If you were to ask me to eat one food group for the rest of my life, it would have to be seafood.
I love it. It may have something to do with growing up in the biggest white fishing port in Europe, but it’s been a firm favourite of mine even as a kid.
So when I heard PB Devco was opening up a new fish restaurant in Soul in Aberdeen, I had to try it out.
Tucked away in the back of the converted church, in an area which used to be an extension of the bar, it works quite well. The space has had a bit of a makeover but still has that wide-open feel.
We walked through the familiar dark alleys and were immediately warmly greeted by staff.
Despite it being midweek, it was surprisingly busy and we were asked if we had made a reservation.
We hadn’t but luckily they managed to squeeze us in as a table of two.
One drawback – on a freezing Aberdeen night – was being seated under the air con, which made it a tad chilly.
Opting for two starters and a sharing platter called “Old Torry”, we thought we had a fair mix of seafood to look forward to.
The first time we dined here we noticed that the TV above the bar was playing what appeared to be a live stream from the kitchen – ensuring the chefs were kept on their toes.
This time we got a music news channel – a shame as we had enjoyed getting an insight into the kitchen and also getting forewarned when one of our party spotted our dishes being freshly plated up.
The menu is traditional British fish and chips but with lots of options for variations.
Main courses are a steal, starting from around £10 a pop – the last time I was in a chipper, I was paying not far off the same price for a piece of greasy fish.
Instead, we were given perfect crispy food – the chips especially were worthy of praise: crispy on the outside and wonderfully fluffy inside.
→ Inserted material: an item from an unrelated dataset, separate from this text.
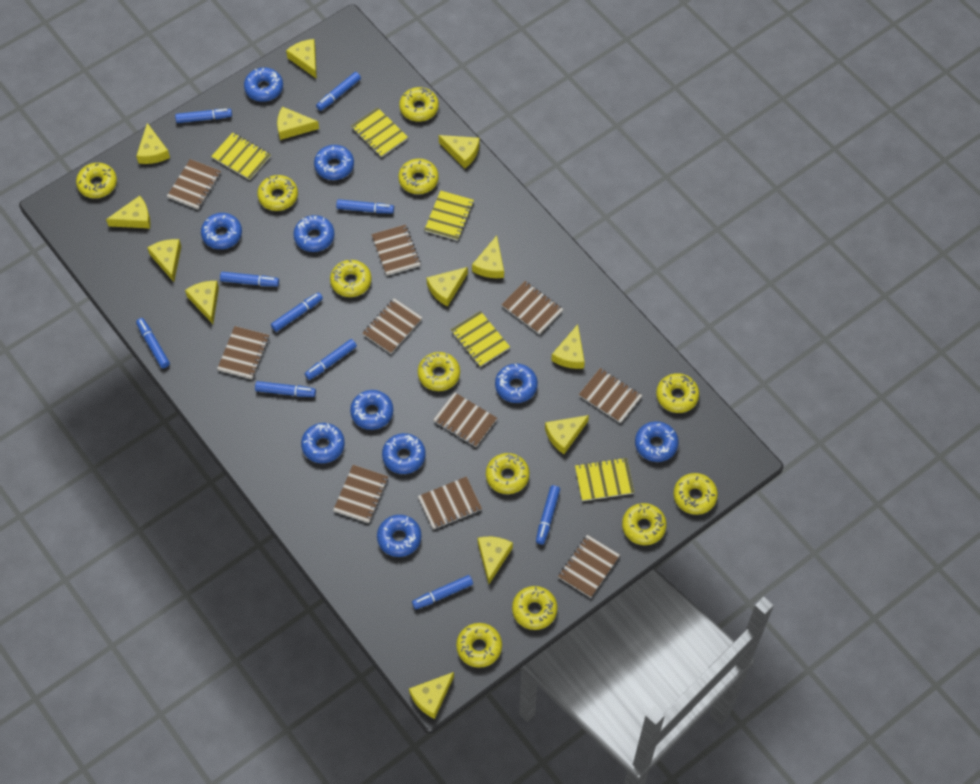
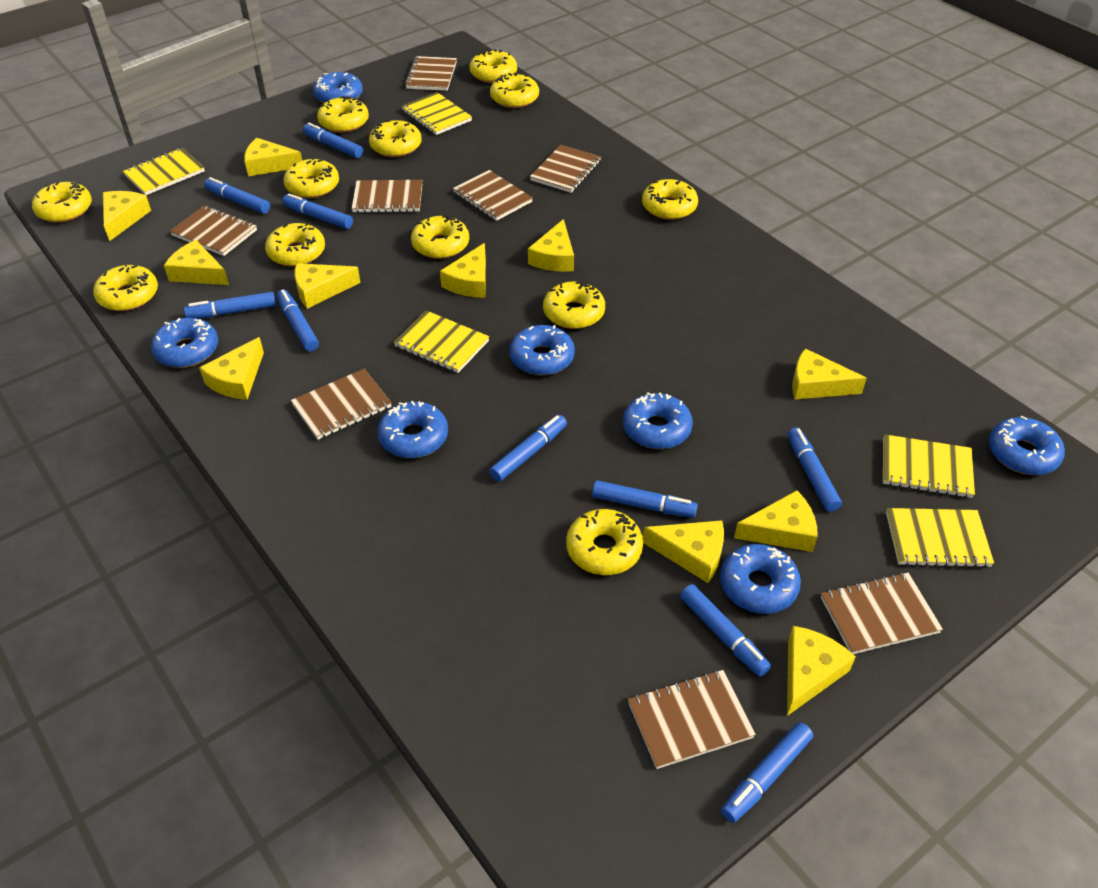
blue donut: 10 -> 7
brown notebook: 10 -> 8
yellow cheese: 13 -> 11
But first things first: starters.
My partner opted for battered baby pickled onions with a spiced ketchup, whereas I chose scallops, haggis and mushy peas. A strange combination, my partner thought, but it worked quite well.
The scallops were cooked perfectly and were complemented by the mushy peas and small morsels of battered haggis.
The deep-fried pickled onions were nice enough, with a peppery smudge of accompanying ketchup and a pickled salad.
However, after opting for the fish platter, we were a bit disappointed by the appearance of yet more of the somewhat overpowering onions in the main course – a little warning from the waitress may have avoided such an overabundance of “picklyness”, something that stuck around on the palate for an uncomfortable time afterward.
The mix of breaded and battered fish was well done – cooked to perfection, not greasy and not overdone, either.
The chips – which were the piece de resistance on our previous visit – were a bit of a letdown this time, due to the lack of a crispy exterior.
The basket arrived with three sauce pots containing gravy, curry sauce and tartare sauce.
As on our previous visit, the tartare was devoured with our morsels of fish and battered langoustine tails in a matter of minutes, but we weren’t the biggest fans of the slightly runny gravy and curry sauce.
We also felt the service wasn’t as attentive as it could have been. Despite asking for the air con to be turned down, it appeared to stay on for the duration of our meal.
Not only did this make for a chilly spot to be sitting in, our food also cooled unreasonably quickly – a real bugbear for my partner, who likes his food to be “fresh out the kitchen” hot.
We were also kept waiting for a long time after deciding on dessert, and when it eventually arrived, we were served apple pie with rather watery custard.
The price was reasonable enough, even with a couple of pints of lager and a few vino blancos to wash dinner down.
But the service was a damp squib in comparison to some of my other favourite haunts in Aberdeen, including other ventures run by owner Stuart Clarkson.
While it’s still maybe finding its feet, it is a good addition to the city, I feel. However, perhaps in time it may develop a bit more ambition.
At the moment, most of the seafood options are breaded, battered or grilled versions of fish and chips; however, a tuna steak, monkfish curry or sea bass fillet would have gone down a treat.
The menu is broad, however, and even non-fish lovers can be well catered for with locally sourced meat and veggie dishes too.
For me, I am hoping that it will be third time’s a charm for The Fishmarket at Soul.